**Aim of the task:**
Find "Motorsports y General" in the records that follow; print that line and each subsequent line through the last one, verbatim and with nothing added.

**** Given data ****

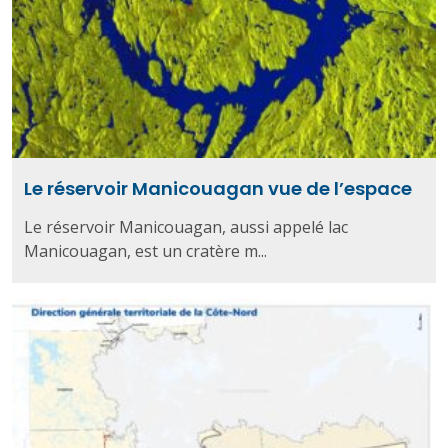
Le réservoir Manicouagan vue de l’espace
Le réservoir Manicouagan, aussi appelé lac
Manicouagan, est un cratère m...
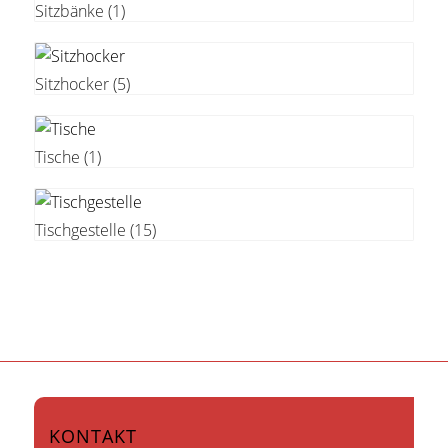
Sitzbänke
(1)
Sitzhocker
(5)
Tische
(1)
Tischgestelle
(15)
KONTAKT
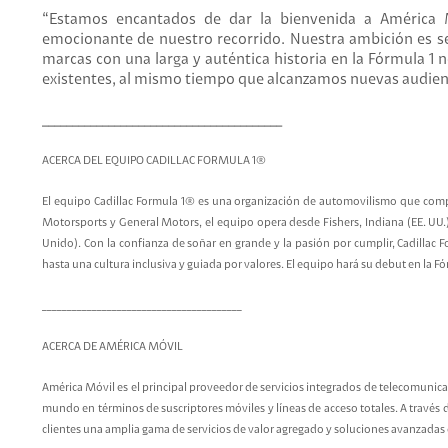
“Estamos encantados de dar la bienvenida a América 
emocionante de nuestro recorrido. Nuestra ambición es se
marcas con una larga y auténtica historia en la Fórmula 1
existentes, al mismo tiempo que alcanzamos nuevas audie
________________________________________
ACERCA DEL EQUIPO CADILLAC FORMULA 1®
El equipo Cadillac Formula 1® es una organización de automovilismo que co
Motorsports y General Motors, el equipo opera desde Fishers, Indiana (EE. UU.);
Unido). Con la confianza de soñar en grande y la pasión por cumplir, Cadillac
hasta una cultura inclusiva y guiada por valores. El equipo hará su debut en la 
________________________________________
ACERCA DE AMÉRICA MÓVIL
América Móvil es el principal proveedor de servicios integrados de telecomunica
mundo en términos de suscriptores móviles y líneas de acceso totales. A través
clientes una amplia gama de servicios de valor agregado y soluciones avanzadas d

****

**Your response:**
Motorsports y General Motors, el equipo opera desde Fishers, Indiana (EE. UU.);
Unido). Con la confianza de soñar en grande y la pasión por cumplir, Cadillac
hasta una cultura inclusiva y guiada por valores. El equipo hará su debut en la 
________________________________________
ACERCA DE AMÉRICA MÓVIL
América Móvil es el principal proveedor de servicios integrados de telecomunica
mundo en términos de suscriptores móviles y líneas de acceso totales. A través
clientes una amplia gama de servicios de valor agregado y soluciones avanzadas d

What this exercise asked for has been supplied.